Todo esto contiene la pintura de Luis Cajal y, por ello, resulta única e irrepetible, ya que es algo que, hasta cuando lo expresa en el lienzo, le pertenece y sólo a medias lo comparte con el espectador. Lo que sí entrega en cada cuadro es su conocimiento de la pintura, que también es “de antes” por el cuidado, el amor al oficio y a sus materiales (medios, aceites, resina, pigmentos, barnices), manipulados siempre con un conocimiento que le llega, por igual, del estudio y de la experiencia. Podemos abstraernos del motivo (aunque no sea fácil) y quedarnos en el procedimiento, en la calidad de una pintura sabia, aplicada con seguridad, fresca o insistida, transparente u opaca, luminosa siempre. O en el color (gamas azules, grises, ocres), que engañosamente podría calificarle de “colorista” si una sensibilidad manifiesta no velara el exceso.
Pintor de la intimidad, de su intimidad, nos trae de nuevo Luis Cajal la confidencia de los óleos y los temples, el capítulo siguiente de una historia que fluye desde el pasado con la misma agua y distintos reflejos.

Javier Rubio

La multitud de formas que adopta la expresión permite hablar aquí de un pintor al que clasificar de expresionista sería equivocado. Luis Cajal es un artista equilibrado entre el rigor de la forma y la distorsión de la expresividad. La situación de su arte en el fiel de la balanza le permite construir sólidamente sus obras y tener atrevimientos de inquieta variedad. Su exposición manifiesta la amplitud de su criterio y de sus motivaciones, así como su capacidad de sentir la viveza de las emociones y de expresarlas con serenidad.

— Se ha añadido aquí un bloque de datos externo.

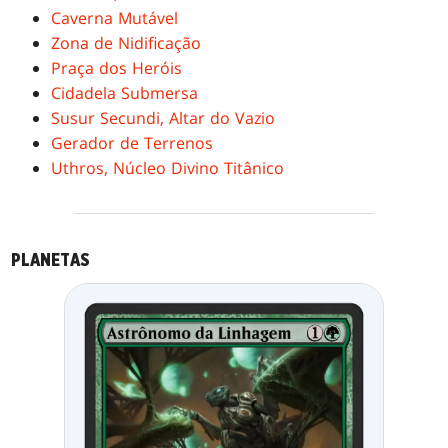
Caverna Mutável
Zona de Nidificação
Praça dos Heróis
Cidadela Submersa
Susur Secundi, Altar do Vazio
Gerador de Terrenos
Uthros, Núcleo Divino Titânico
PLANETAS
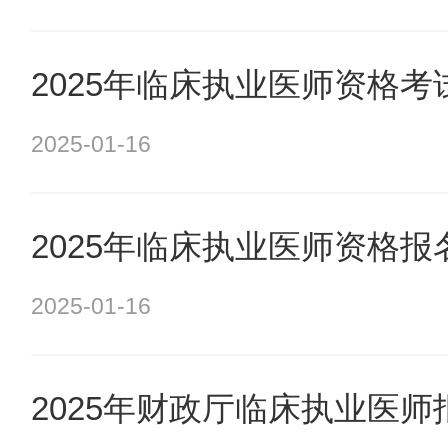
2025年临床执业医师资格
2025-01-16
2025年临床执业医师资格
2025-01-16
2025年财政厅临床执业医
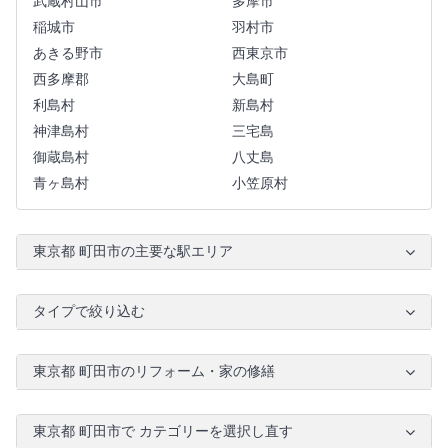
武蔵村山市
多摩市
稲城市
羽村市
あきる野市
西東京市
西多摩郡
大島町
利島村
新島村
神津島村
三宅島
御蔵島村
八丈島
青ヶ島村
小笠原村
東京都 町田市の主要な駅エリア
タイプで絞り込む
東京都 町田市のリフォーム・家の修繕
東京都 町田市で カテゴリーを選択し直す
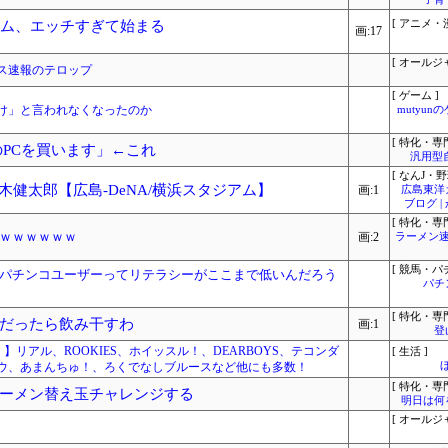
ーム、エッチすぎて始まる
[ アニメ・漫
画:17
[ オールジ
ス速報のテロップ
[ ゲーム ]
とけ」と言われなくなったのか
mutyun
[ 特化・専門
のPCを買います」←これ
汎用型
[ なんJ・野
木健太郎【広島-DeNA/横浜スタジアム】
画:1
広島東洋
ブログ 
[ 特化・専門
ｗｗｗｗｗｗ
画:2
ラーメン速
[ 競馬・パ
パチンコユーザーってリテラシーがここまで低いんだろう
パチ
[ 特化・専門
だったら飲み干すわ
画:1
登
か！】リアル、ROOKIES、ホイッスル！、DEARBOYS、テコンダ
[ 生活 ]
ウ、あまんちゅ！、ろくでなしブルースなど他にも多数！
[ 特化・専門
ーメン替え玉チャレンジする
明日は何
[ オールジ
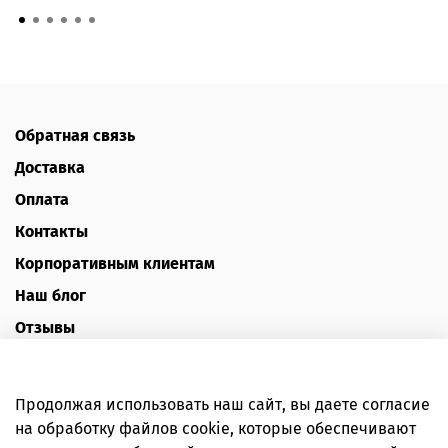
Обратная связь
Доставка
Оплата
Контакты
Корпоративным клиентам
Наш блог
Отзывы
Политика конфиденциальности
Публичная оферта
Продолжая использовать наш сайт, вы даете согласие
Пользовательское соглашение
на обработку файлов cookie, которые обеспечивают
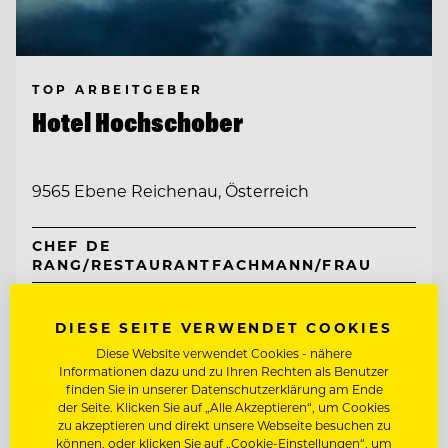
TOP ARBEITGEBER
Hotel Hochschober
9565 Ebene Reichenau, Österreich
CHEF DE
RANG/RESTAURANTFACHMANN/FRAU
SOUS CHEF
DIESE SEITE VERWENDET COOKIES
Diese Website verwendet Cookies - nähere
Entdecke alle Jobs
Informationen dazu und zu Ihren Rechten als Benutzer
finden Sie in unserer Datenschutzerklärung am Ende
der Seite. Klicken Sie auf „Alle Akzeptieren“, um Cookies
zu akzeptieren und direkt unsere Webseite besuchen zu
können, oder klicken Sie auf „Cookie-Einstellungen“, um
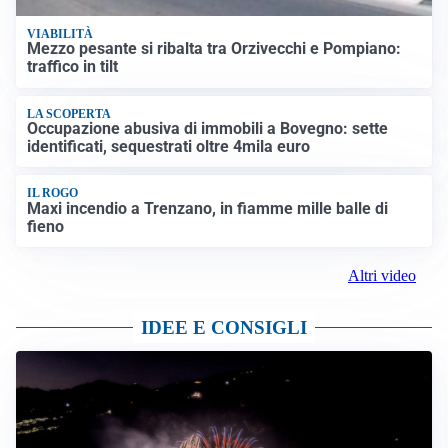
VIABILITÀ
Mezzo pesante si ribalta tra Orzivecchi e Pompiano:
traffico in tilt
LA SCOPERTA
Occupazione abusiva di immobili a Bovegno: sette
identificati, sequestrati oltre 4mila euro
IL ROGO
Maxi incendio a Trenzano, in fiamme mille balle di
fieno
Altri video
IDEE E CONSIGLI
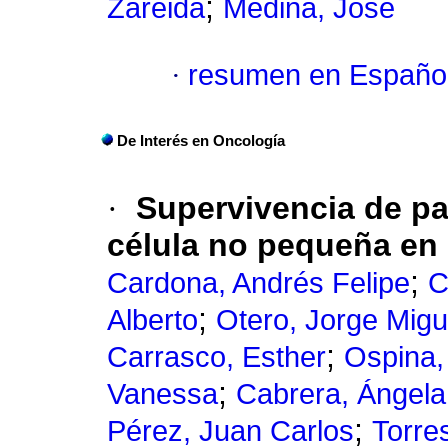
;
Zareida
Medina, José
·
resumen en Españo
De Interés en Oncología
·
Supervivencia de p
célula no pequeña en 
;
Cardona, Andrés Felipe
C
;
Alberto
Otero, Jorge Migu
;
Carrasco, Esther
Ospina,
;
Vanessa
Cabrera, Ángela
;
Pérez, Juan Carlos
Torres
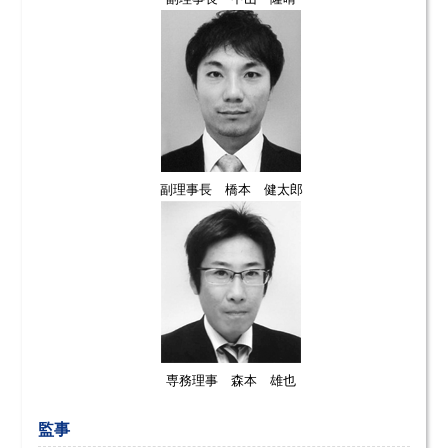
副理事長 橋本 健太郎
専務理事 森本 雄也
監事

Venancio Sánchez Marín, «Revista GOYA»

La palabra justa es ésta: deliciosa. Deliciosa exposición de un maestro sobre el que nunca nos cansaremos de llamar la atención, en cuya obra es obligado advertir los datos que hoy por hoy caracterizan la mejor pintura: una sensibilidad muy de su tiempo y una extraordinaria recuperación de los grandes recursos expresivos, del oficio en suma. Estos temples así lo demuestran, y en tanta o mayor medida las variaciones sobre el mundo de Goya.